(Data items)
━━━━━━━━━━━━━━━━━━━━━━━━━━━━━━

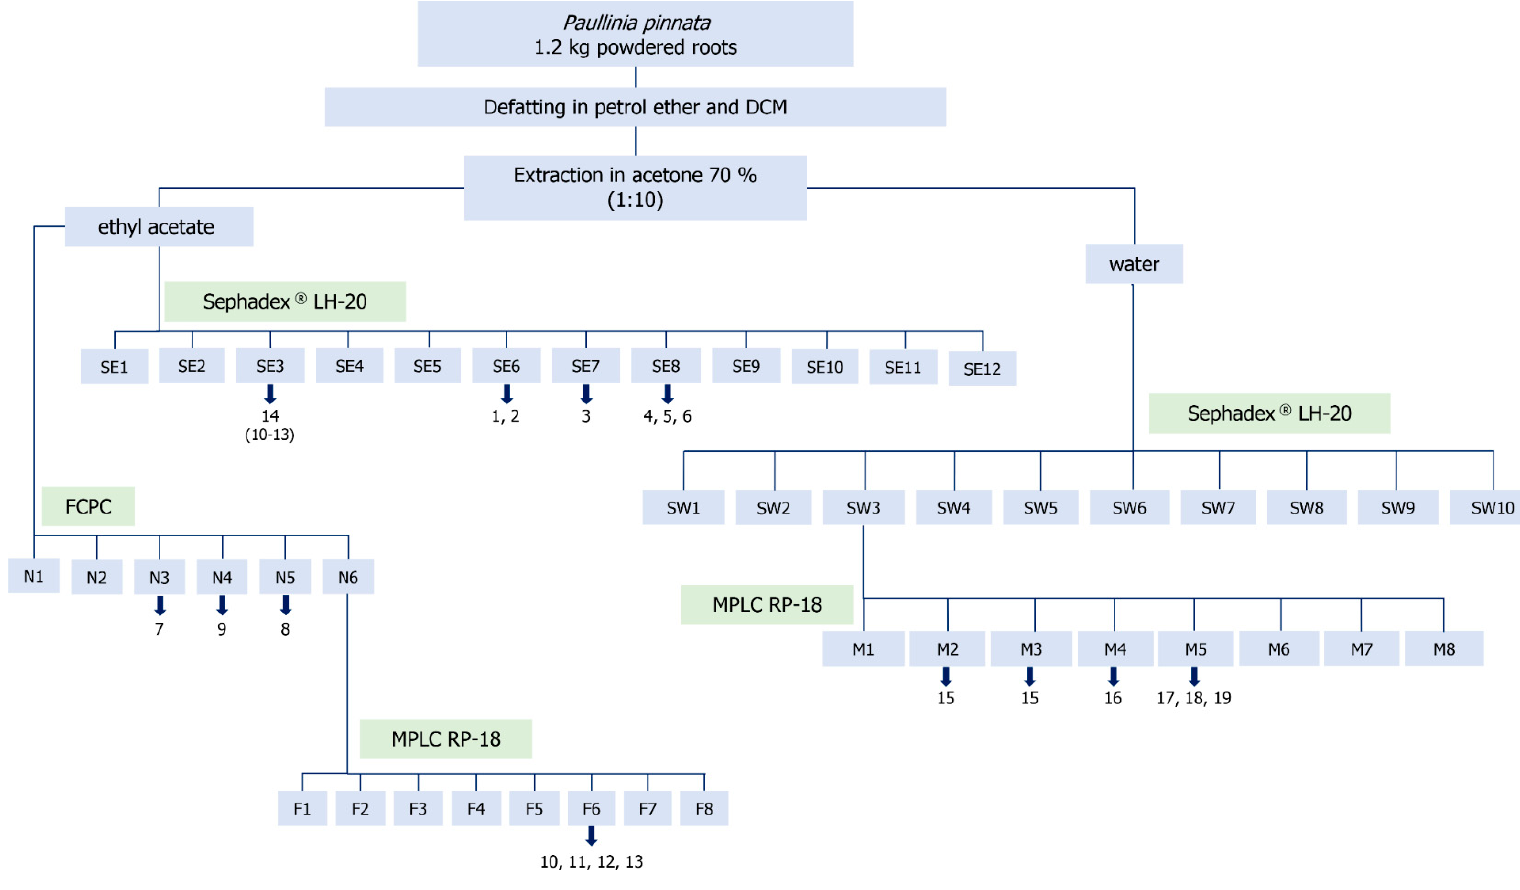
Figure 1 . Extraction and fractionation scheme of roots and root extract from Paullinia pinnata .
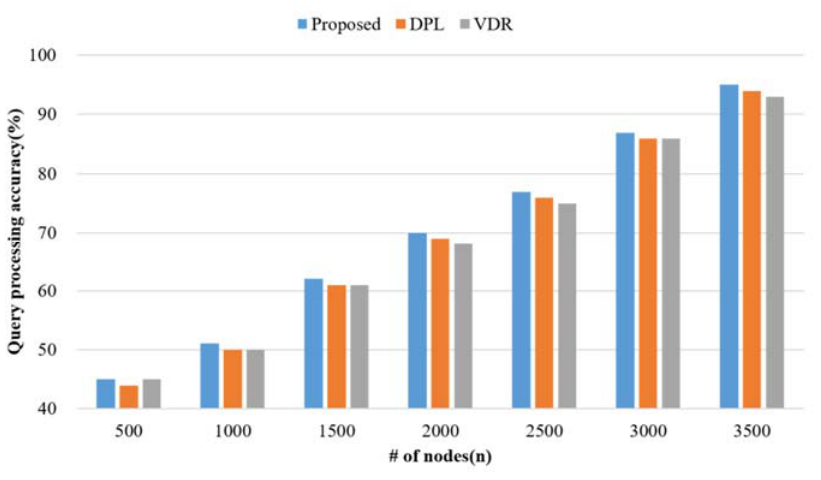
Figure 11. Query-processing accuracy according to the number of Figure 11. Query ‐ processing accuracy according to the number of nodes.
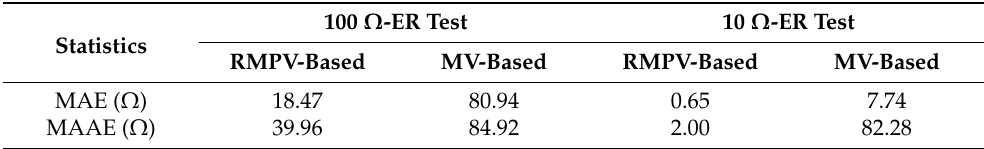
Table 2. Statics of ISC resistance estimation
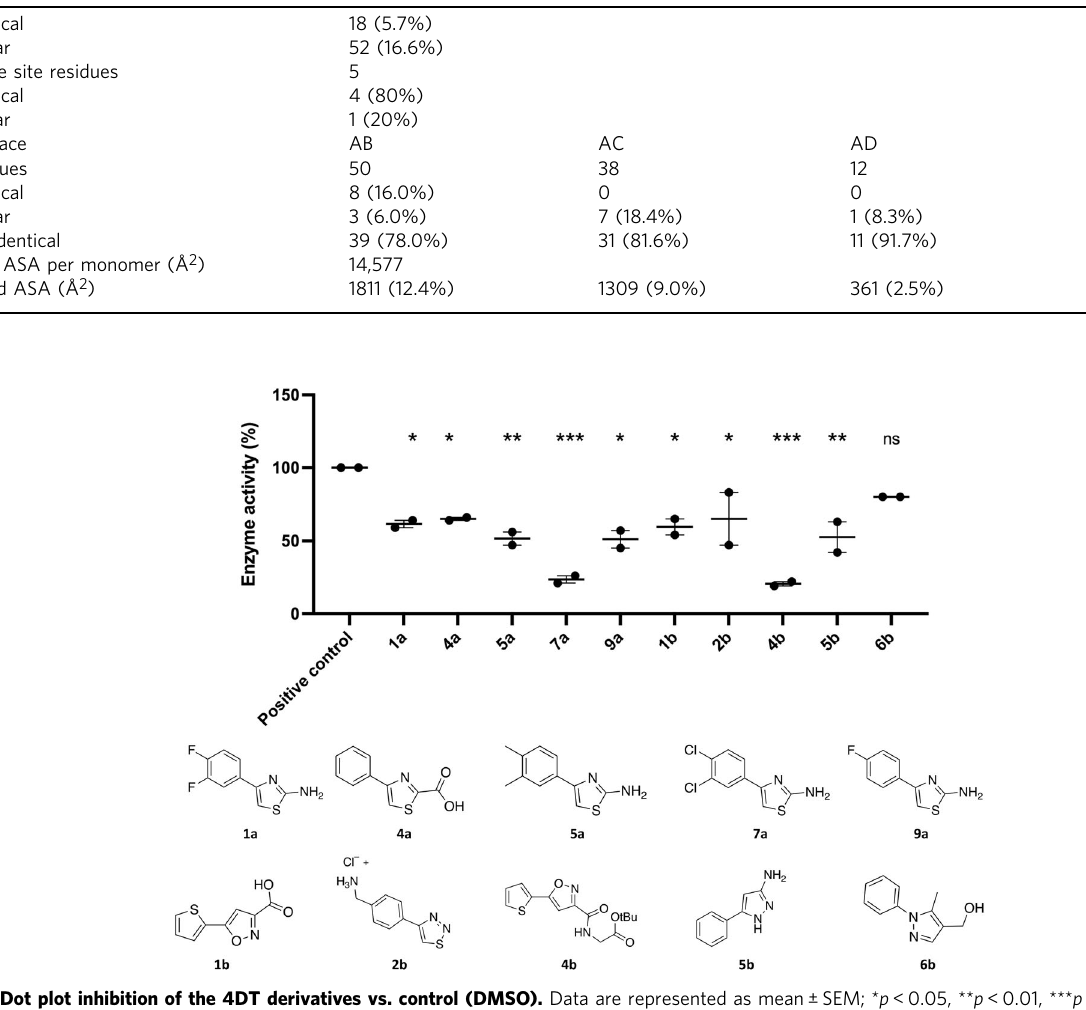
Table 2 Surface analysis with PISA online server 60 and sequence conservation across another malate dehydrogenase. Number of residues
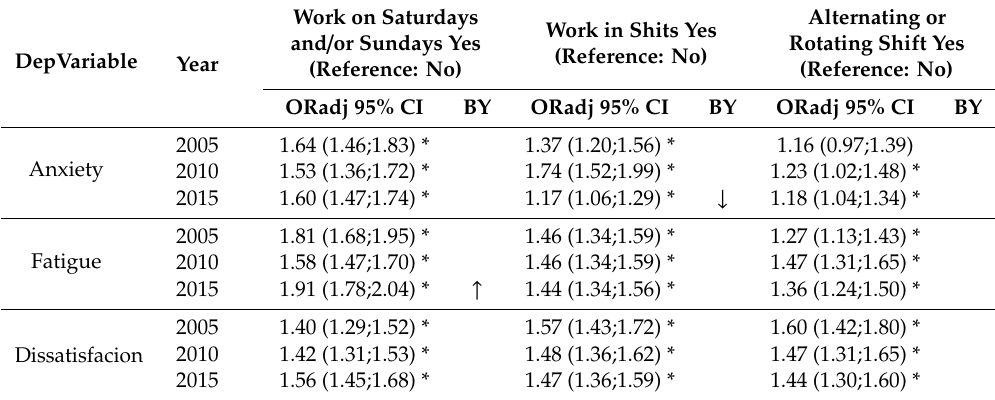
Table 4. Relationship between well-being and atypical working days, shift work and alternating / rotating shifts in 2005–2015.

━━━━━━━━━━━━━━━━━━━━━━━━━━━━━━

What the exercise asks: Skip the pictures. Restate exactly the lines from the start of the entries through the line containing "Figure 11. Query-processing", both ends included.

Task result:
Figure 1 . Extraction and fractionation scheme of roots and root extract from Paullinia pinnata .
Figure 11. Query-processing accuracy according to the number of Figure 11. Query ‐ processing accuracy according to the number of nodes.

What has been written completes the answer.